### Task directions:
Tell whether each statement below agrees with the news report on the Brightwater water bill, answering yes or no and quoting the report's deciding words exactly. (a) Residents may pay the loan off with a single payment of $5,423. (b) Claudia Andrus said she had heard complaints about the repayment plan. (c) Residents who did not want city water could dig a well instead.

### Selected passage:
========================================================================

Some 80 residents of Brightwater Heights and 64 other households nearby will pay $27 more a month on their water bill if the Hendersonville City Council accepts a recommendation from the city utilities department.

The extra money on the water bill is the start of a 20-year plan to repay a $721,000 loan used to replace a failing water system that served Brightwater residents. They hooked onto the city water system in 2005.
"It was agreed upon in 2005 that the residents of Brightwater would repay the amount borrowed over the term of the loan on their monthly water bills," utilities director Lee Smith told the council in a memo last week. The council is scheduled to take up the recommendation on Thursday (June 7).
The monthly payments of $26.90 from 144 customers will repay the loan at 2.48 percent interest over 20 years. The city will also offer residents the option of making a one-time payment of $5,423. Making the monthly payment for 20 years comes out to $6,456.
The repayment would raise the monthly bill for residents to $56.68, based on average 5,000-gallons-a-month usage, the utilities department said.
Claudia Andrus, the president of the homeowners association, said she had heard no gripes about the repayment plan.
"That's how we got our water system," she said. "There couldn't be a water system without it. The city's doing a great job."
She said residents knew about the repayment plan seven years ago and when a home sells real estate agents are supposed to disclose the obligation. Residents who didn't want to participate in the switch to city water had the option of digging a well, she said, and some did.
"It's something we knew we had to do to pay for this system," said Brightwater resident Bill Traughber, a retiree who chaired the committee that worked on the waterline project. "It wasn't an option we had. It was great the city partnered with us in getting this thing rebuilt. It was really deteriorating, leaking all over the place. We were right on the edge of a potential crisis."
Residents have learned about the loan payment in homeowners' meeting.
"Nobody's going to pay for it for us. We're in the county so the city had no obligation, nor do they do that anyhow," he said. "When a subdivision is built a developer builds (the water distribution system) ahead of time and turns it over the city. We were just fortunate that the main line came through our area."
Total cost of the project was $1.38 million. Brightwater residents acquired a government loan for $561,000 and the city obtained a loan for $293,000. The new monthly bill will apply to 144 customers, 80 of which are in Brightwater, west of the city limits on U.S. 64. The others are in the Sunset, Sunrise and Turner road area.

========================================================================

### Raw data:
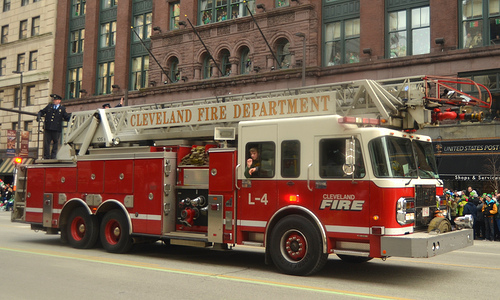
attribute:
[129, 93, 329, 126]
writing — yellow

========================================================================

### Response to the task:
(a) Yes: "The city will also offer residents the option of making a one-time payment of $5,423."
(b) No: "she had heard no gripes about the repayment plan."
(c) Yes: "Residents who didn't want to participate in the switch to city water had the option of digging a well, she said, and some did."